Choosing the Best Automation Approach

5G automation is not a ready-made product you bolt onto the network. Instead, a successful automation implementation requires a carefully planned, building-block approach. There is no single right way to automate a wireless network: CSPs have to identify their specific goals, pick the automation approach that works best for them, and execute their plan in an incremental approach.

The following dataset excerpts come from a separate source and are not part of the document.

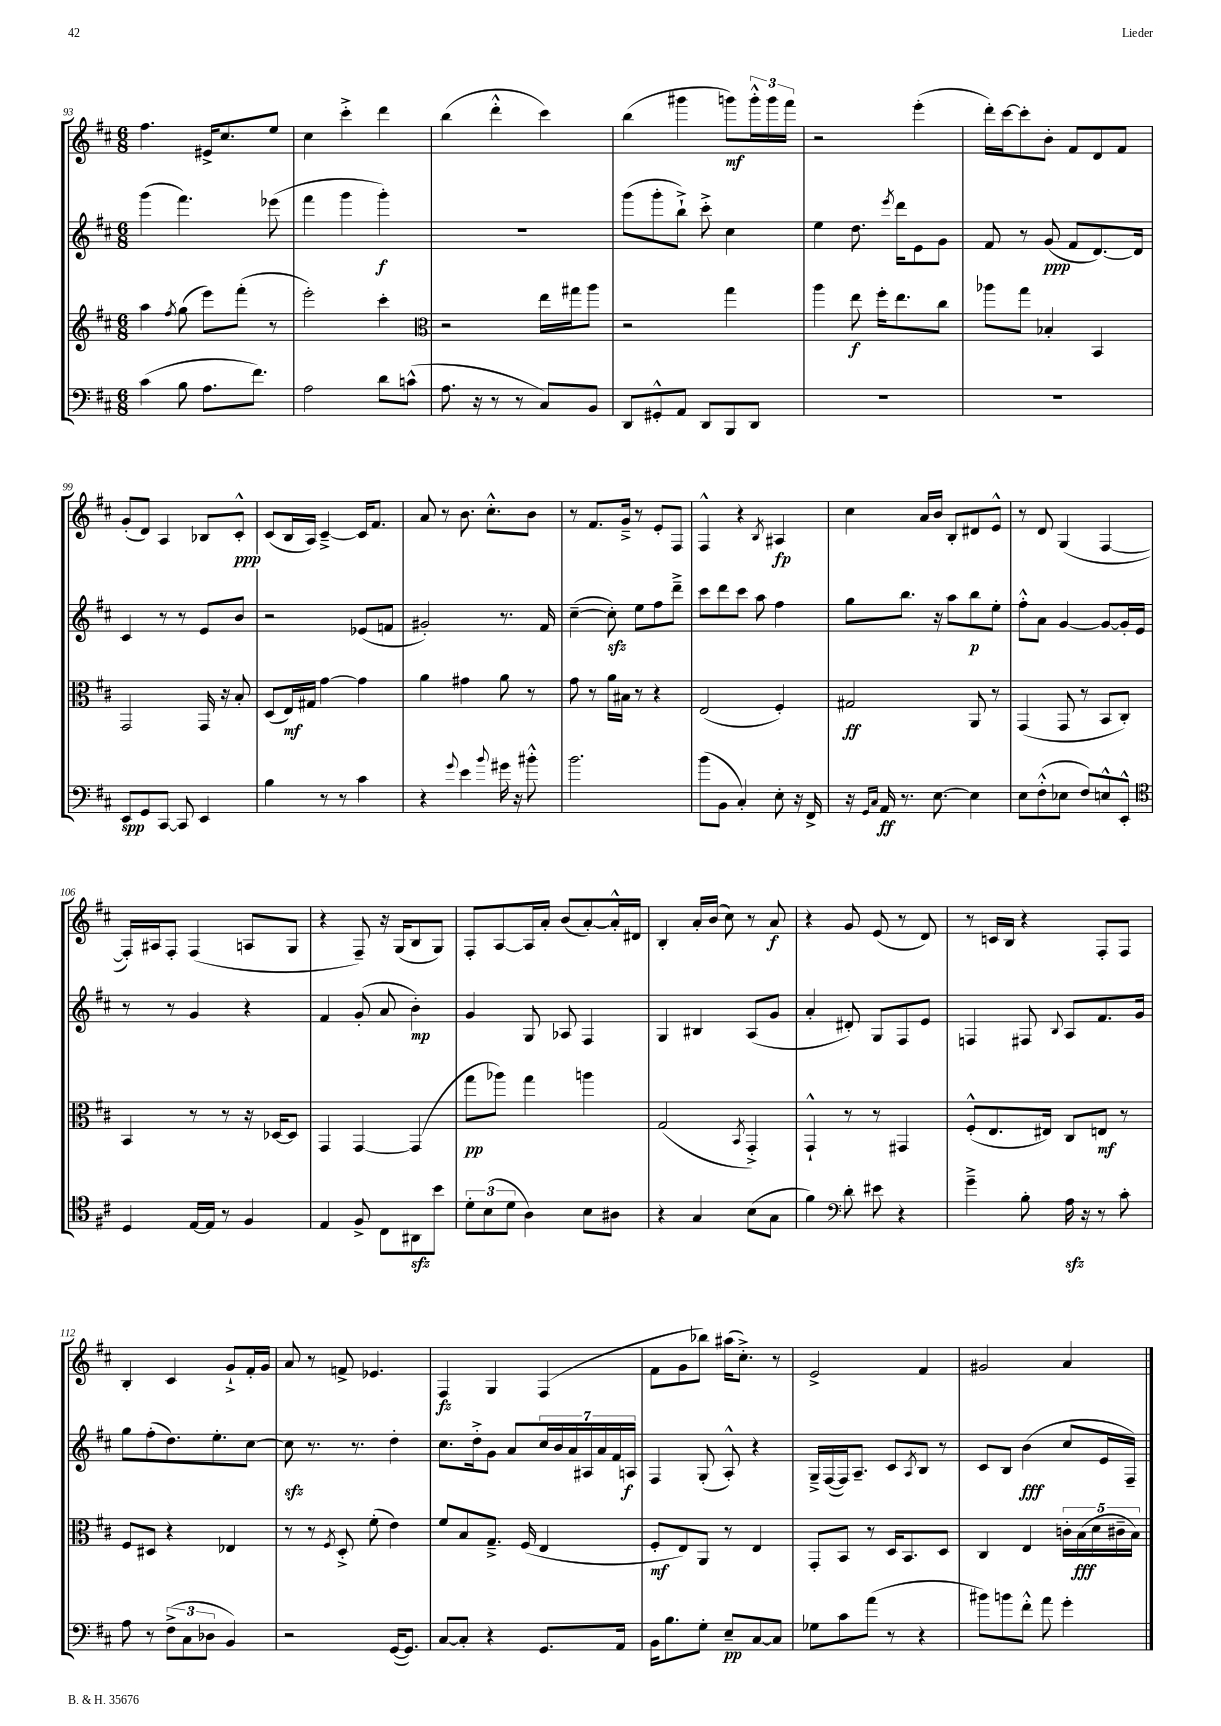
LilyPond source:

<<
\new StaffGroup <<
\new Staff = "s0" {
    \clef treble \key d \major \numericTimeSignature \time 6/8
    fis''4. eis'16-> cis''8. e''8 |
    cis''4 cis'''4-.-> d'''4 |
    b''4( d'''4-.-^ cis'''4) |
    b''4( gis'''4 g'''8\mf) \tuplet 3/2 { g'''16-.-^ g'''16 fis'''16 } |
    r2 e'''4-.( |
    d'''16-.) cis'''16~ cis'''8-. b'8-. fis'8 d'8 fis'8 |
    g'8-.( d'8) a4 bes8 cis'8-.-^\ppp |
    cis'8( b16 a16) cis'4~---> cis'16 fis'8. |
    a'8 r8 b'8. cis''8.-.-^ b'8 |
    r8 fis'8. g'16---> r8 e'8-. fis8 |
    fis4-^ r4 \acciaccatura { b8 } ais4\fp |
    cis''4 a'16 b'16 b8-. dis'8 e'8-^ |
    r8 d'8 g4( fis4~ |
    fis16-.) ais16 fis8-. fis4( a8 g8 |
    r4 fis8--) r16 g16( b8 g8) |
    fis8-. a8~ a16 a'16-. b'8( a'8~-.) a'16-.-^ dis'16 |
    b4-. a'16-. b'16( cis''8) r8 a'8\f |
    r4 g'8 e'8( r8 d'8) |
    r8 c'16 b16 r4 fis8-. fis8 |
    b4-. cis'4 g'8-!-> fis'16-. g'16 |
    a'8 r8 f'8-> ees'4. |
    fis4\fz g4 fis4( |
    fis'8 g'8 bes''8) ais''16( cis''8.-.->) r8 |
    e'2-> fis'4 |
    gis'2 a'4 \bar "|." |
}
\new Staff = "s1" {
    \clef treble \key d \major \numericTimeSignature \time 6/8
    g'''4( fis'''4.) ees'''8( |
    fis'''4 g'''4 g'''4-.\f) |
    R2. |
    g'''8( g'''8-. b''8-!->) cis'''8-.-> cis''4 |
    e''4 d''8. \acciaccatura { e'''8 } d'''16 e'8 g'8 |
    fis'8 r8 g'8\ppp( fis'8 d'8.~) d'16 |
    cis'4 r8 r8 e'8 b'8 |
    r2 ees'8( f'8 |
    gis'2-.) r8. fis'16 |
    cis''4~--( cis''8-.\sfz) e''8 fis''8 d'''8---> |
    cis'''8 d'''8 cis'''8 a''8 fis''4 |
    g''8 b''8. r16 a''8 b''8\p e''8-. |
    fis''8-.-^ a'8 g'4~ g'8~ g'16-. e'16 |
    r8 r8 g'4 r4 |
    fis'4 g'8-.( a'8 b'4-.\mp) |
    g'4 g8 aes8 fis4 |
    g4 bis4 a8( g'8 |
    a'4-. dis'8-.) g8 fis8 e'8 |
    f4 fis8 \appoggiatura { b8 } a8 fis'8. g'16 |
    g''8 fis''8-.( d''8.) e''8.-. cis''8~ |
    cis''8\sfz r8. r8. d''4-. |
    cis''8. d''16-.-> g'8 a'8 \tuplet 7/4 { cis''16 b'16 a'16 ais16 a'16 fis'16 a16\f } |
    fis4 g8-.( a8-.-^) r4 |
    g16---> fis16~( fis16) a8.-- cis'8 \acciaccatura { a8 } b8 r8 |
    cis'8 b8 b'4\fff( cis''8 e'16 fis16--) \bar "|." |
}
\new Staff = "s2" {
    \clef treble \key d \major \numericTimeSignature \time 6/8
    a''4 \acciaccatura { fis''8 } g''8( e'''8) fis'''8-.( r8 |
    e'''2-.) cis'''4-. |
    \clef alto r2 e''16 gis''16 a''8 |
    r2 g''4 |
    a''4 e''8\f fis''16-. e''8. cis''8 |
    aes''8 g''8 bes4-. b,4 |
    g,2 g,16 r16 b8-. |
    d8( e16\mf) gis16 g'4~ g'4 |
    a'4 gis'4 a'8 r8 |
    g'8 r8 a'16 bis16 r8 r4 |
    e2( fis4-.) |
    gis2\ff a,8 r8 |
    g,4( g,8 r8 b,8 cis8-.) |
    b,4 r8 r8 r16 des16~ des8 |
    g,4 g,4~ g,4( |
    g''8\pp aes''8) g''4 a''4 |
    g2( \acciaccatura { b,8 } g,4-.->) |
    g,4-!-^ r8 r8 gis,4 |
    fis8-.-^( e8. eis16) cis8 e8\mf r8 |
    fis8 dis8 r4 ees4 |
    r8 r8 \acciaccatura { fis8 } d8-.-> fis'8-.( e'4) |
    fis'8 b8 g8.---> fis16( e4 |
    fis8-.\mf e8) a,8 r8 e4 |
    g,8-. b,8 r8 d16 b,8. d8 |
    cis4 e4 \tuplet 5/4 { c'16-. b16\fff( d'16 cis'16-- b16) } \bar "|." |
}
\new Staff = "s3" {
    \clef bass \key d \major \numericTimeSignature \time 6/8
    cis'4( b8 a8. fis'8.) |
    a2 d'8 c'8-^( |
    a8. r16 r8 r8 cis8) b,8 |
    d,8 gis,8-.-^ a,8 d,8 b,,8 d,8 |
    R2. |
    R2. |
    e,8\spp g,8 cis,8~ cis,8 e,4 |
    b4 r8 r8 cis'4 |
    r4 \appoggiatura { g'8 } e'4 \appoggiatura { b'8 } gis'16 r16 bis'8-.-^ |
    b'2. |
    b'8( b,8 cis4-.) e8-. r16 fis,16-> |
    r16 \grace { g,16 cis16 } a,16\ff r8. e8.~ e4 |
    e8 fis8-.-^( ees8 fis8) e8-^ e,8-.-^ |
    \clef tenor d4 e16~ e16 r8 fis4 |
    e4 fis8-> cis8 ais,8\sfz b'8 |
    \tuplet 3/2 { d'8-. b8( d'8 } a4) b8 ais8 |
    r4 g4 b8( g8 |
    fis'4) \clef bass d'8-. eis'8 r4 |
    g'4---> b8-. a16\sfz r16 r8 cis'8-. |
    a8 r8 \tuplet 3/2 { fis8->( cis8 des8 } b,4) |
    r2 g,16~( g,8.) |
    cis8~ cis8-. r4 g,8. a,16 |
    b,16 b8. g8-. e8--\pp cis8~ cis8 |
    ges8 cis'8 a'8( r8 r4 |
    bis'8) b'8 fis'8-.-^ a'8 g'4-. \bar "|." |
}
>>
>>
\layout { \context { \Score currentBarNumber = #93 } }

  • Targets. End-to-end network slice lifecycle automation is the ultimate goal, but it will come at the end of the automation journey and require time. The first step for CSPs is to decide what must be automated at each stage of the 5G journey, keeping in mind that what is automated at the beginning lays the foundation for what comes later. For this reason, automated, dynamic resource discovery and inventory federation are the best places to start.
  • Scope and depth. As automation becomes embedded in the network, its scope and depth will increase. Still, CPSs will need to choose the appropriate initial scope and depth levels that the network can manage and that CSPs can use as the basis for further learning and vendor engagement.
  • Learning strategy. Knowing what you want to automate does not mean you know how to do it. Learning is essential, and not just initially. It is an ongoing effort to improve the automation processes that continues as the network, its capabilities, and the services it supports change. AI and ML underpin the learning process, initially using supervised approaches to steer the learning in the right direction. Eventually, AI and ML will move to unsupervised and closed-loop learning modes to further refine automation capabilities.
  • Trust. Rigorous testing and monitoring are also crucial to ensure that automation works as intended and to establish trust. With automation, CSPs have to give up direct, hands-on control of many aspects of network operations. Both at the organizational level and at the personal level, automation requires a cultural change that can be challenging. And trust goes beyond the CSP: it must extend to the processes of ecosystem partners and automation vendors.
  • Link to service provisioning and service assurance. Automation will eventually go beyond streamlining operations and become a necessary component to support a new way to provide services and service assurance – e.g., with network slicing. CSPs need to chart their roadmap to integrate automation within the end-to-end service management process.

Automation From the Ground Up

Automation is not an option in 5G – and even more so in network slicing. Network complexity, in conjunction with the need for dynamic end-to-end service provisioning and network management, requires deep and wide automation to extract the value of the new technology.

At the same time, 5G gives CSPs a clean slate to develop an automation strategy and deploy automation tools that will lead to more efficient and intelligent networks, lower operating costs and complexity, and a better user experience. Achieving this will require careful preparation, efficient execution, and continuous refinement through coordination among the CSP IT and network teams, automation vendors, and ecosystem partners.